*Problem to work on:* Arrange every line of the entries below as a Markdown table with the columns Row and Entry line, numbering the rows in order. Skip blank lines and leave the pictures out.

*Supplied records:*
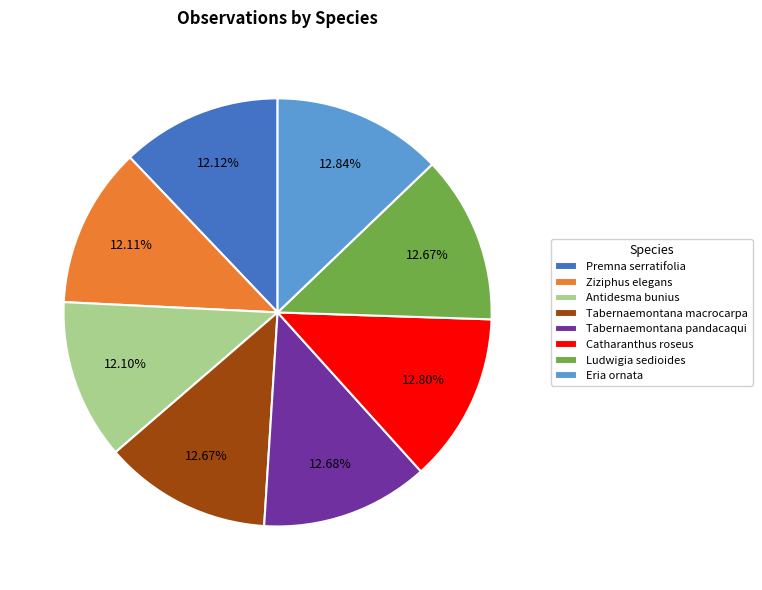

How many segments does this pie chart have?

8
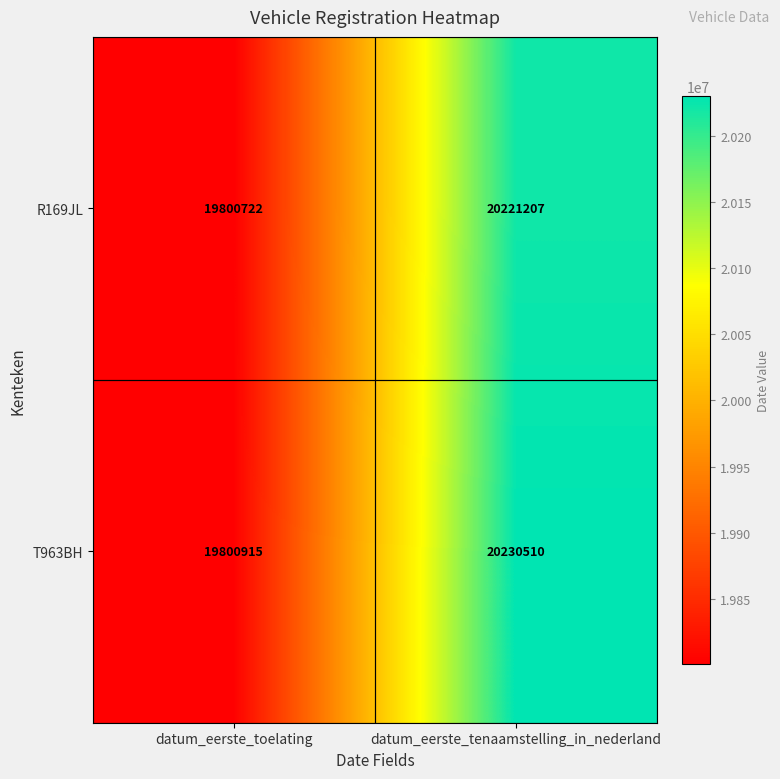

At which label does R169JL reach its minimum?

datum_eerste_toelating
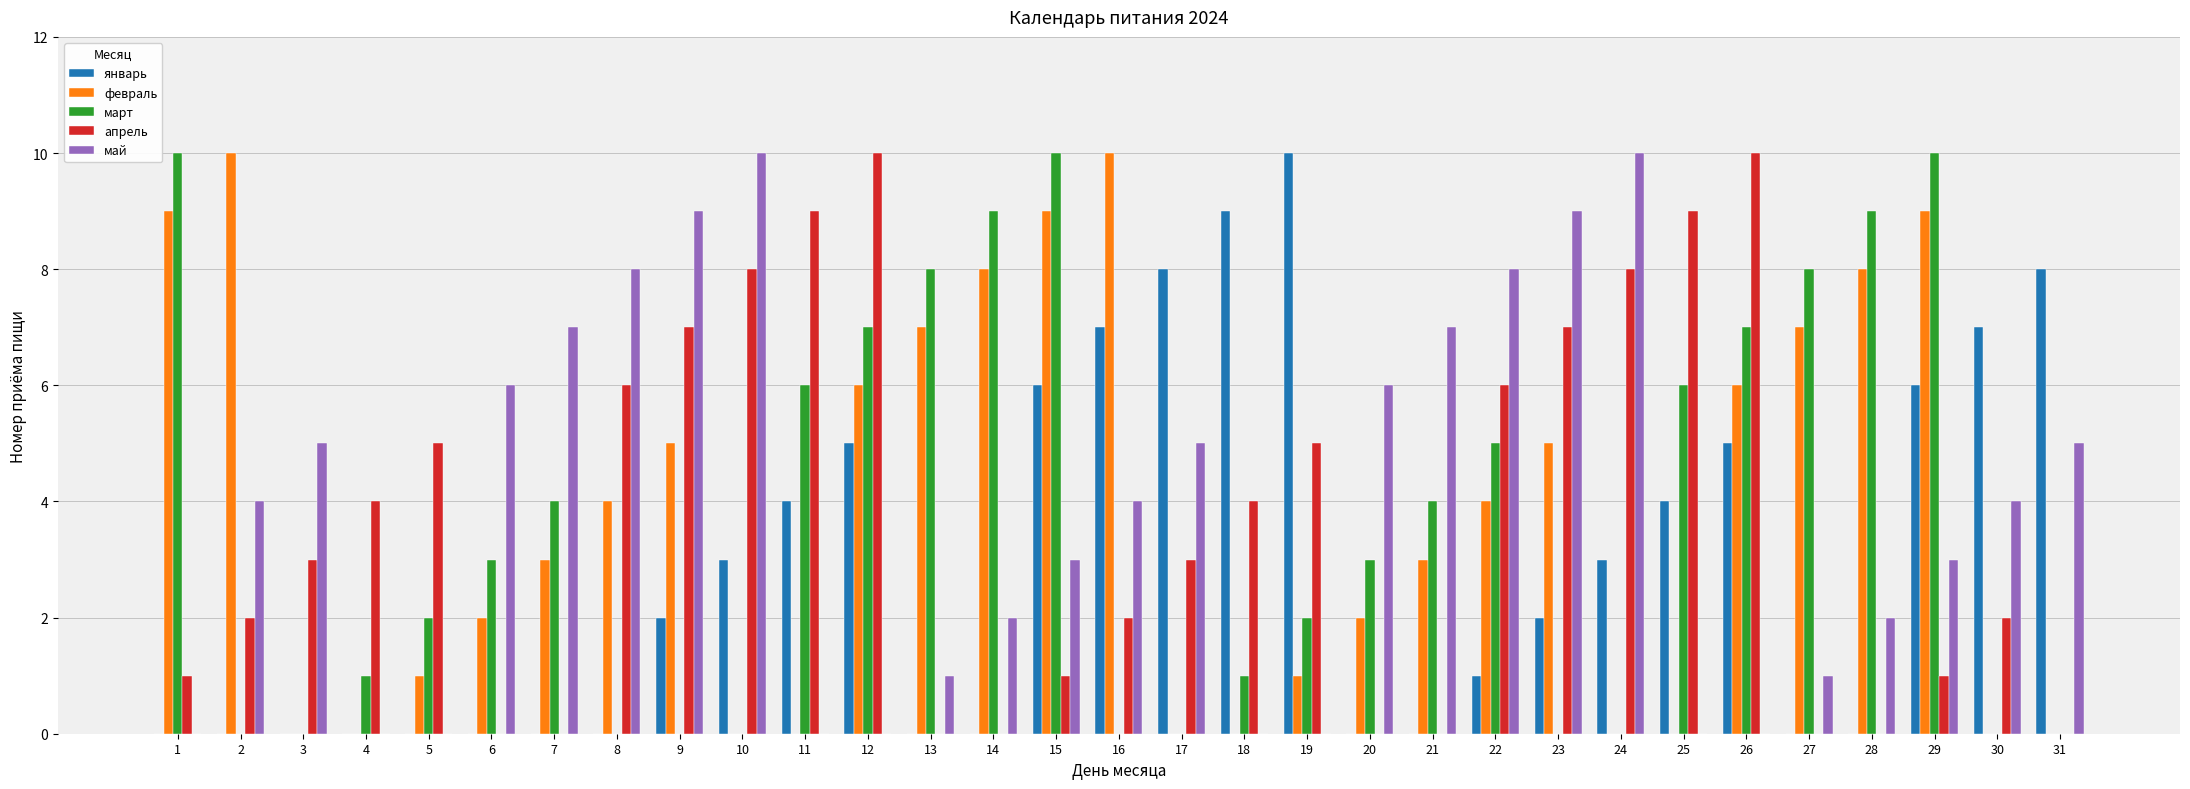

The март series shows 4 at 21. True or false?

True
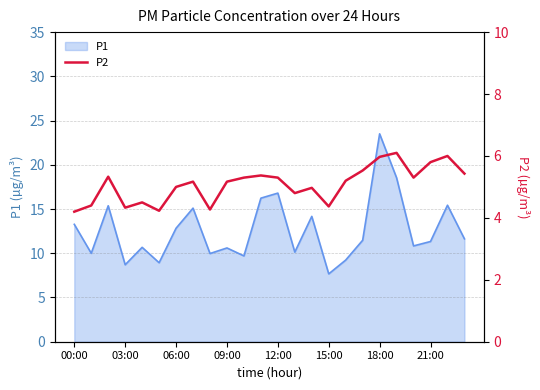

Is it true that P1 equals 10.6 at 09:00?

True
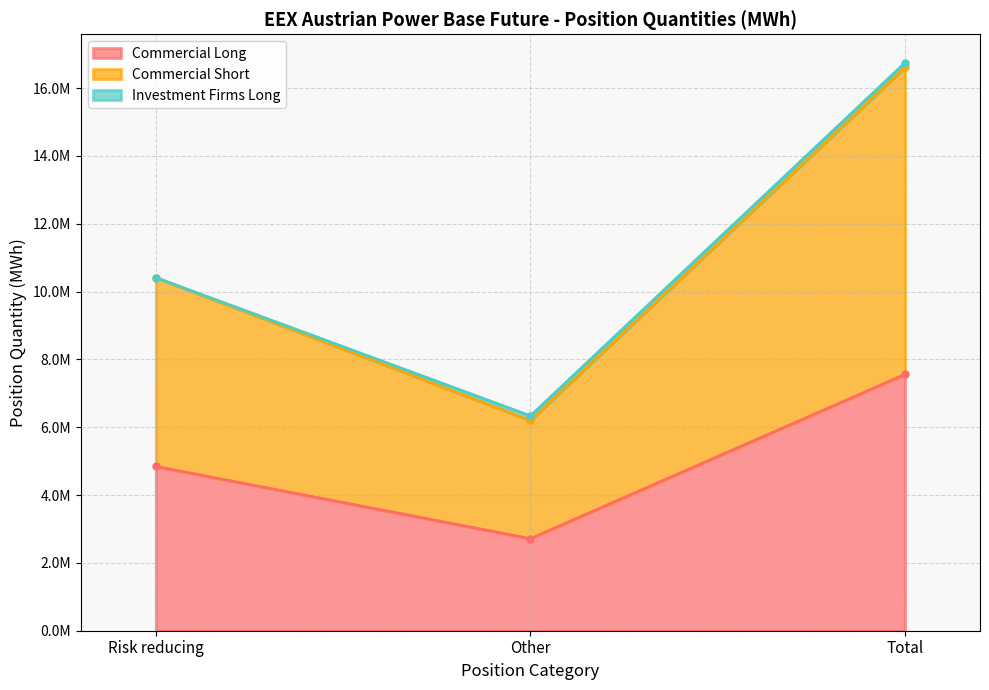

Rank the categories by Commercial Long value from highest to lowest.

Total, Risk reducing, Other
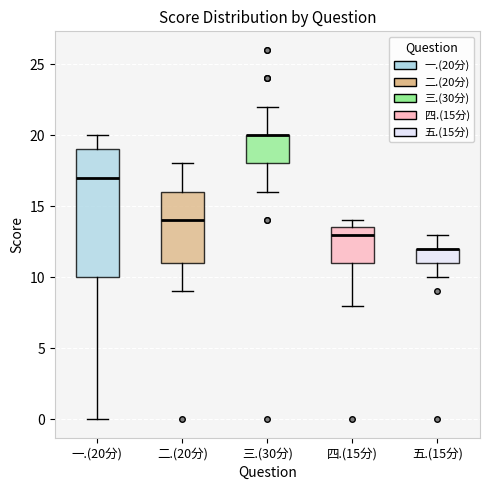

Where is the lower edge of the box for 三.(30分) on the y-axis? The values are not printed on the chart, so give them approximately, as read against the axis.

18.0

*Reply to the exercise:*
| Row | Entry line |
|---|---|
| 1 | How many segments does this pie chart have? |
| 2 | 8 |
| 3 | At which label does R169JL reach its minimum? |
| 4 | datum_eerste_toelating |
| 5 | The март series shows 4 at 21. True or false? |
| 6 | True |
| 7 | Is it true that P1 equals 10.6 at 09:00? |
| 8 | True |
| 9 | Rank the categories by Commercial Long value from highest to lowest. |
| 10 | Total, Risk reducing, Other |
| 11 | Where is the lower edge of the box for 三.(30分) on the y-axis? The values are not printed on the chart, so give them approximately, as read against the axis. |
| 12 | 18.0 |